Dan air mata Rina pun tak terbendung lagi. Ia menangis. Jika saja ia tak sadar bahwa ia sedang berhadapan dengan banyak orang, mungkin kruk yang menyangga tubuhnya sudah terlepas. Namun air matanya semakin deras mengalir, tatkala suara-suara tawa di hadapannya memenuhi gendang telinganya.
”Heh, kalian ini apa-apaan sih? Beraninya ganggu orang yang lemah.” sebuah teriakan menggema di ruangan kelas itu. Suara tawa mendadak hilang, sebab seseorang yang biasanya tukang biang onar menolong seseorang yang sedang diejek.
Anak itu mendekati Rina sambil menyapanya lembut. ”Kamu gak papa kan? Maafin mereka ya, anak-anak kelas ini hobinya itu.”
Rina menggeleng pelan, lalu mencoba membenarkan letak kruk yang hampir terjatuh.
”Namaku Andin.” katanya sambil mengulurkan. ”Aku udah tahu namamu. Nggak usah ngenalin lagi, Rina. ”
Rina terheran. Andin yang melihat hal itu berkata, ”Kamu kan tadi udah kenalan di depan kelas, jadi nggak usah ngenalin diri lagi.” jelasnya sambil tersenyum. Dan Rina pun ikut tersenyum.

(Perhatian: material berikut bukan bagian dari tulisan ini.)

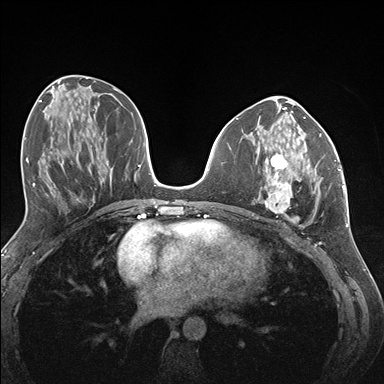
Breast MRI (dynamic contrast-enhanced), one axial slice; slice 66 of 176 in the series (ordered by position); dynamic contrast-enhanced series, time point 2 of 7 at this slice position (early post-contrast); 1.5 T; TE 1.5 ms, TR 4.1 ms; 1.1 mm slice thickness; 384 × 384 image matrix. Female patient.
Structures marked on this image (semi-automatic segmentation, software-assisted and operator-edited):
- enhancing-tissue mask used for the functional tumour volume (all voxels passing the contrast-enhancement thresholds inside the analysis volume; usually the tumour): bounding box (x1, y1, x2, y2) in pixels: (264, 153, 323, 215)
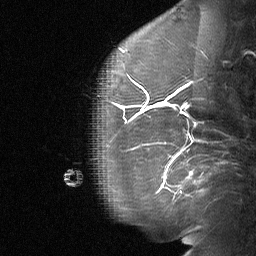
Breast MRI (dynamic contrast-enhanced), one sagittal slice; position 18 of 64 along the scan axis; dynamic contrast-enhanced study with each time point stored as its own series, time point 2 of 3 at this slice position (early post-contrast, ordered by acquisition time); 1.5 T; TE 4.8 ms, TR 27 ms; 2 mm slice thickness; 256 × 256 image matrix. Patient: female, 60 years. From the clinical record (not read from this slice): setting: breast cancer imaged before/during neoadjuvant chemotherapy; receptor status: HR-positive, HER2-negative.
Structures marked on this image (semi-automatically segmented with operator editing):
- analysis volume of interest (the breast-tissue region the enhancement analysis was run in; not a lesion): bounding box (x1, y1, x2, y2) in pixels: (97, 56, 139, 104)
- tumour enhancement mask (voxels above the 90 % enhancement threshold inside the analysis volume of interest): (134, 82, 139, 86)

”Heh, Andin! Ngapain kamu temenan sama anak cacat kayak dia. Kamu pasti nyari mangsa baru buat dapet contekan. Iya kan?” suara si gempal itu lagi, yang disambut tawa riuh anak sekelas.
Bak, Buk! Rina terkaget, si gempal itu langsung dipukul oleh Andin.
”Heh, jangan main-main ya! Aku kali ini tulus nolongin dia! Nggak kayak kamu, yang kalo temenan pasti punya maksud. Awas kamu kalo sampe nyakitin dia.....” jawab Andin sambil meremas-remas jari tangaanya.
Lalu tawa-tawa itu berhenti bergaung. Siapa pun tahu kalau Andin jago taekwondo. Sudah sering ia mengikuti kejuaraan-kejuaraan taekwondo di kota Palembang.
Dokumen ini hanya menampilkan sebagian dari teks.